"I should have them reset," says the former speaker. "Like mine, you know; light and airy. Deah me, I usedn't to care for diamonds, and now I'm puffectly infatooated with them, don't you know! My!" she screams, catching sight of a church clock, and, relapsing into her everyday speech: "Half-past four! And I am due at"—[An awkward pause.] "I promised to return at four!"
There is no more talk about diamonds, but a hurried scramble to dress, an a precipitate departure, after which one of the other ladies is heard to say very distinctly: "I remember that girl as a pupil when I was teaching in a public school, and I know all about her. Salary, four dollars a week. Diamonds!"
"She registered at the desk as Mrs. Something," rejoins the other. "She only came in for one ride, and so they gave her a horse without looking up her reference, but one of the masters knew her real name. Poor little goosey! She has simply spoiled her chance of ever becoming a regular pupil, no matter how much she may desire it.

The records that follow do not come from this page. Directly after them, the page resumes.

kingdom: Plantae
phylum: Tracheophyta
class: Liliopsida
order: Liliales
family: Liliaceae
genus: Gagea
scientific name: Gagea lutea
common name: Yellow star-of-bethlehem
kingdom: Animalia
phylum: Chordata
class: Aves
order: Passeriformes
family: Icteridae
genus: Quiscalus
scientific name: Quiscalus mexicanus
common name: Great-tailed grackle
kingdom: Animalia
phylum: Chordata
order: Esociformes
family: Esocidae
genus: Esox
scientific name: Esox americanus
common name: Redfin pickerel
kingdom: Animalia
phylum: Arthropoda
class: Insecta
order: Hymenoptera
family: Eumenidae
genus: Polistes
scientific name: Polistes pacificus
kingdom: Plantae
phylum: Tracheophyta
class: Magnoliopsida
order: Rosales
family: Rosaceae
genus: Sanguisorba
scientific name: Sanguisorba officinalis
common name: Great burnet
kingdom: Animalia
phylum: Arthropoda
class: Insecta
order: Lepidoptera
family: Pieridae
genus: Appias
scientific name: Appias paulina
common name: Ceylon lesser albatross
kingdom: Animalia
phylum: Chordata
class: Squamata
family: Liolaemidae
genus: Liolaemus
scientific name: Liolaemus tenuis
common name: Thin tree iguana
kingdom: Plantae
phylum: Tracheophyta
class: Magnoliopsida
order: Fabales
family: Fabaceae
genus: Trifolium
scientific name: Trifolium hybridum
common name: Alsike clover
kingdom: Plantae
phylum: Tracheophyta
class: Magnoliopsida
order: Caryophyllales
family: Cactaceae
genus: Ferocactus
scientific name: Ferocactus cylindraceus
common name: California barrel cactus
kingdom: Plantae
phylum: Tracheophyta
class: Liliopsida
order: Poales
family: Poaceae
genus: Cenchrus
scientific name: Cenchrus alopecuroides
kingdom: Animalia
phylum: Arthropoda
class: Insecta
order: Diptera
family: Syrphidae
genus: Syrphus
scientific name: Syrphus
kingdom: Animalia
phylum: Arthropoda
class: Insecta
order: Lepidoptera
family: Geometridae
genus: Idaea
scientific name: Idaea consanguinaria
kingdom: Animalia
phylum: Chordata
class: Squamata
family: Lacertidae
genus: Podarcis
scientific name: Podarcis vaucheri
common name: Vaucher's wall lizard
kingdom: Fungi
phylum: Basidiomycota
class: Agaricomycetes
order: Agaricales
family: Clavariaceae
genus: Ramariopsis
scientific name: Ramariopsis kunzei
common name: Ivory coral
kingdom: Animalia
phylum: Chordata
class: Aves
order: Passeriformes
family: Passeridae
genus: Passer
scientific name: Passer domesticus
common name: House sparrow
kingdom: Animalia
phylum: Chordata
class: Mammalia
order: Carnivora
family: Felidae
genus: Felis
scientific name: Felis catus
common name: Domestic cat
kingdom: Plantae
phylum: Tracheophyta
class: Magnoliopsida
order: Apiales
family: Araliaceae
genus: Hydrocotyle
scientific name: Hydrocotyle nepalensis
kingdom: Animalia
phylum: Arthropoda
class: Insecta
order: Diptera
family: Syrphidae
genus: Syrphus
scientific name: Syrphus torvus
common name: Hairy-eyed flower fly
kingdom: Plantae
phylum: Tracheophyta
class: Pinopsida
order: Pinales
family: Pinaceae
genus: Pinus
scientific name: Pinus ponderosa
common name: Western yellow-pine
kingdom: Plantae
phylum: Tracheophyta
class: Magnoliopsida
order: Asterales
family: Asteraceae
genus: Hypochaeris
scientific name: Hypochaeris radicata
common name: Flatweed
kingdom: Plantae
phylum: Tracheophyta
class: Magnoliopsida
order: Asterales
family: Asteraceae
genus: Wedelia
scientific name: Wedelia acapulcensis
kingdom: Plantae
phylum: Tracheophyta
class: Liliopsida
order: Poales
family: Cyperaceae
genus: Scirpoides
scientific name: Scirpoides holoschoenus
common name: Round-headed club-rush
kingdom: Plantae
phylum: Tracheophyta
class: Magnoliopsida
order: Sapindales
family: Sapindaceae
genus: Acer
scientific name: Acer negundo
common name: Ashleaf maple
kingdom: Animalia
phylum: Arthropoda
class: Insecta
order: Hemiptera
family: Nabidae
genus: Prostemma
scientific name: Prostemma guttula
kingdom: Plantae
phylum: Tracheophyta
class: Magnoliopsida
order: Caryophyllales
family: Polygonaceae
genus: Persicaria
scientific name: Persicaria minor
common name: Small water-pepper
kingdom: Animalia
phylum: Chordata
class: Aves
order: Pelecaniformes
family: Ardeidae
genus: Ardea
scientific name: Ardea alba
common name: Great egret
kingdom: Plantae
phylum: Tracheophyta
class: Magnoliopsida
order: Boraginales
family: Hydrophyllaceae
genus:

No riding master will give lessons to a person who behaves so. He would lose more than he gained by it, no matter how long she took lessons. And they know everybody in a riding-school, although they won't gossip. I'd as soon try to cheat a Pinkerton agency."
"I know one thing," Nell says, as you walk homeward: "I'm going to take an exercise ride between every two lessons, and I'm going to ride a new horse every time, if I can get him, and I'm going to do what I'm told, and I shall not stop trotting at the next lesson, even if I feel as if I should drop out of the saddle. I've learned so much from an exercise ride."
XI.
Ride as though you were flying.
Mrs. Norton.
"Cross," Esmeralda? Why? Because having had seven lessons of various sorts, and two rides, you do not feel yourself to be a brilliant horsewoman? Because you cannot trot more than half a mile, and because you cannot flatter yourself that it would be prudent for you to imitate your favorite English heroines, and to order your horse brought around to the hall door for a solitary morning canter? And you really think that you do well to be angry, and that, had your teacher been as discreet and as entirely admirable as you feel yourself to be, you would be more skilful and better informed?
Very well, continue to think so, but pray do not flatter yourself that your mental attitude has the very smallest fragment of an original line, curve or angle. Thus, and not otherwise, do all youthful equestrians feel, excepting those doubly-dyed in conceit, who fancy that they have mastered a whole art in less than twelve hours. You certainly are not a good rider, and yet you have received instruction on almost every point in regard to which you would need to know anything in an ordinary ride on a good road. You have not yet been taught every one of these things, certainly, for she who has been really taught a physical or mental feat, can execute it at will, but you have been partly instructed, and it is yours to see that the instruction is not wasted, by not being either repeated, or faithfully reduced to practice. Remember clever Mrs. Wesley's answer to the unwise person who said in reproof, "You have told that thing to that child thirty times." "Had I told it but twenty-nine," replied the indomitable Susanna, "they had been wasted." What you need now is practice, preferably in the ring with a teacher, but if you cannot afford that, without a teacher, and road rides whenever you can have them on a safe horse, taken from a school stable, if possible, with companions like yourself, intent upon study and enjoyment, not upon displaying their habits, or, if they be men, the airs of their horses, and the correctness of their equipment, or upon racing.
As for the solitary canter, when the kindly Fates shall endow that respectable American sovereign, your father, with a park somewhat bigger than the seventy-five square feet of ground inclosed by an iron railing before his present palace, it will be time enough to think about that; but you can no more venture upon a public road alone than an English lady could, and indeed, your risk in doing so would be even greater than hers. Why? Because in rural England all men and boys, even the poorest and the humblest, seem to know instinctively how a horse should be equipped. True, a Wordsworth or a Coleridge did hesitate for hours over the problem of adjusting a horse collar, but Johnny Ragamuffin, from the slums, or Jerry Hickathrift, of some shire with the most uncouth of dialects, can adjust a slipping saddle, or, in a hand's turn, can remove a stone which is torturing a hoof.